Texte de lecture:
Éric Chevillard m'ayant signalé une coquille dans son texte, que j'ai corrigée, je suis allée demander à Gustave ce qu'il avait écrit à Charles exactement (même pas besoin de faire tourner les tables ... merci internet) : plus de « lécitasses », mais des « délicatesses » :

À CHARLES BAUDELAIRE.

Croisset, 13 juillet 1857.
MON CHER AMI,
J'ai d'abord dévoré votre volume d'un bout à l'autre, comme une cuisinière fait d'un feuilleton, et maintenant, depuis huit jours, je le relis, vers à vers, mot à mot et, franchement, cela me plaît et m'enchante.
Vous avez trouvé le moyen de rajeunir le romantisme. Vous ne ressemblez à personne (ce qui est la première de toutes les qualités).
L'originalité du style découle de la conception. La phrase est toute bourrée par l'idée, à en craquer.
J'aime votre âpreté, avec ses délicatesses de langage, qui la font valoir comme des damasquinures sur une lame fine.
Voici les pièces qui m'ont le plus frappé : le sonnet XVIII : La Beauté ; c'est pour moi une oeuvre de la plus haute valeur ; – et puis les pièces suivantes : L'idéal, La Géante (que je connaissais déjà), la pièce XXV :

Avec ses vêtements ondoyants et nacrés.

Extrait du jeu:
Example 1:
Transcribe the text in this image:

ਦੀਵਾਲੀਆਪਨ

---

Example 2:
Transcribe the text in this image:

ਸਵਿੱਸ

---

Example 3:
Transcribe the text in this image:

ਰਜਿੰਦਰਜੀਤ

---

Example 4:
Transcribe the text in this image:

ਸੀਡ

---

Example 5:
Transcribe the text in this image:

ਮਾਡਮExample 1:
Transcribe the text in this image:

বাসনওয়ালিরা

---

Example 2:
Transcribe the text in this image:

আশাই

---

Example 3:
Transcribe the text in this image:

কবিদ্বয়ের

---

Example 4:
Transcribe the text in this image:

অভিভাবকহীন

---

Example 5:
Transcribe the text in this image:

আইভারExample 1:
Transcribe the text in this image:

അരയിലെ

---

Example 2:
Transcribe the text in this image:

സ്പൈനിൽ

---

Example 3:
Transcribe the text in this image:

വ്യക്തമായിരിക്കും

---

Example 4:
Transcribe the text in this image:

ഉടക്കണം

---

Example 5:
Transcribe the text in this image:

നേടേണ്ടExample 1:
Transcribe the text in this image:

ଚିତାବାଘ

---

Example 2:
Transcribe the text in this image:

Consignes:
1. Réécrivez plus brièvement le paragraphe de la lettre à Charles Baudelaire qui commence par « J'ai d'abord dévoré votre volume », en conservant ses faits principaux.
2. Prolongez la lettre à Charles Baudelaire à partir de sa dernière ligne.

Réponses rédigées:
1. J'ai d'abord lu votre volume d'une traite. Depuis huit jours, je le relis vers à vers, mot à mot, et il me plaît et m'enchante.

2.
Une charogne, le Chat (p 79), Le beau navire, À une dame créole, Le Spleen (p 140), qui m'a navré, tant c'est juste de couleur ! Ah ! vous comprenez l'embêtement de l'existence, vous ! Vous pouvez vous vanter de cela, sans orgueil. Je m'arrête dans mon énumération, car j'aurais l'air de copier la table de votre volume. Il faut que je vous dise pourtant que je raffole de la pièce LXXV, Tristesses de la lune : ...

Qui d'une main distraite et légère caresse
Avant de s'endormir, le contour de ses seins...

et j'admire profondément le Voyage à Cythère, etc. , etc.
Quant aux critiques, je ne vous en fais aucune, parce que je ne suis pas sûr de les penser moi-même, dans un quart d'heure. J'ai, en un mot, peur de dire des inepties, dont j'aurais un remords immédiat. Quand je vous reverrai cet hiver, à Paris, je vous poserai seulement, sous forme dubitative et modeste, quelques questions.
En résumé, ce qui me plaît avant tout dans votre livre, c'est que l'Art y prédomine. Et puis vous chantez la chair sans l'aimer, d'une façon triste et détachée qui m'est sympathique. Vous êtes résistant comme le marbre et pénétrant comme un brouillard d'Angleterre.
Encore une fois, mille remerciements du cadeau ; je vous serre la main très fort.
À vous.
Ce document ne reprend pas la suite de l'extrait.